Duas características importantes: até vinte salários mínimos não é obrigatório advogado, e não há custas iniciais nem condenação em honorários em primeiro grau, salvo litigância de má-fé.

Para instruir o pedido:

  • Boletim de ocorrência

  • Fotos do local, da posição dos veículos e dos danos

  • Orçamentos discriminados, de preferência mais de um

  • Notas fiscais, se já consertou

  • Documento do veículo e sua identificação

  • Contato das testemunhas

  • Comprovantes de despesas: guincho, transporte, aluguel de veículo

  • Comprovação do que deixou de ganhar, se o carro é ferramenta de trabalho

Acima de quarenta salários mínimos, a via é a Justiça comum, com advogado.

E se ele não tem bens?

Esta é a pergunta que quase ninguém faz antes, e que define se vale a pena.

Sentença favorável contra quem não tem patrimônio nem renda formal pode virar papel.

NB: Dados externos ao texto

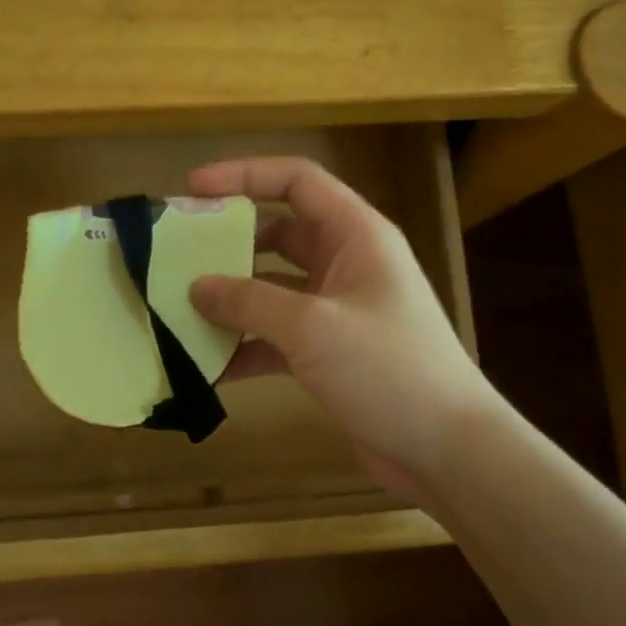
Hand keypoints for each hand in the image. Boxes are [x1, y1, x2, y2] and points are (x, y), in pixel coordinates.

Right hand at [187, 156, 502, 500]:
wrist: (447, 451)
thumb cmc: (388, 370)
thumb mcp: (313, 328)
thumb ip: (250, 301)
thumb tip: (197, 287)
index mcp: (356, 235)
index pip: (297, 181)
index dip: (244, 175)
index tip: (192, 189)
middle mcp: (347, 263)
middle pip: (280, 234)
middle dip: (230, 241)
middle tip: (177, 252)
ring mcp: (338, 310)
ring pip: (273, 288)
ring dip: (232, 298)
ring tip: (180, 307)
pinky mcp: (330, 353)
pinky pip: (277, 336)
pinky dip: (246, 346)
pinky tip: (209, 366)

Existem ferramentas de execução — bloqueio de contas, penhora de veículo, de imóvel, de salário em percentual, protesto, inclusão em cadastro de inadimplentes —, mas nenhuma cria dinheiro que não existe.

Antes de entrar, vale checar o básico: ele tem veículo no próprio nome? Imóvel? Emprego formal? Se a resposta for não para tudo, considere que a cobrança pode se arrastar.

Isso não significa desistir. O protesto e a negativação têm efeito prático real sobre quem quer financiar algo, e muitos acordos surgem meses depois por causa disso. Mas é melhor entrar sabendo.

O prazo

A pretensão de reparação civil por acidente prescreve em três anos, contados do fato.

Parece muito, mas a prova não dura tudo isso. Imagem de câmera some em dias, testemunha muda de telefone, e veículo consertado não mostra mais o dano.

Um erro comum

Consertar o carro antes de documentar. Uma vez reparado, demonstrar a extensão do dano fica muito mais difícil, e o outro lado passa a discutir se o orçamento correspondia ao estrago.

Fotografe tudo, guarde os orçamentos e, se possível, as peças substituídas. Depois conserte.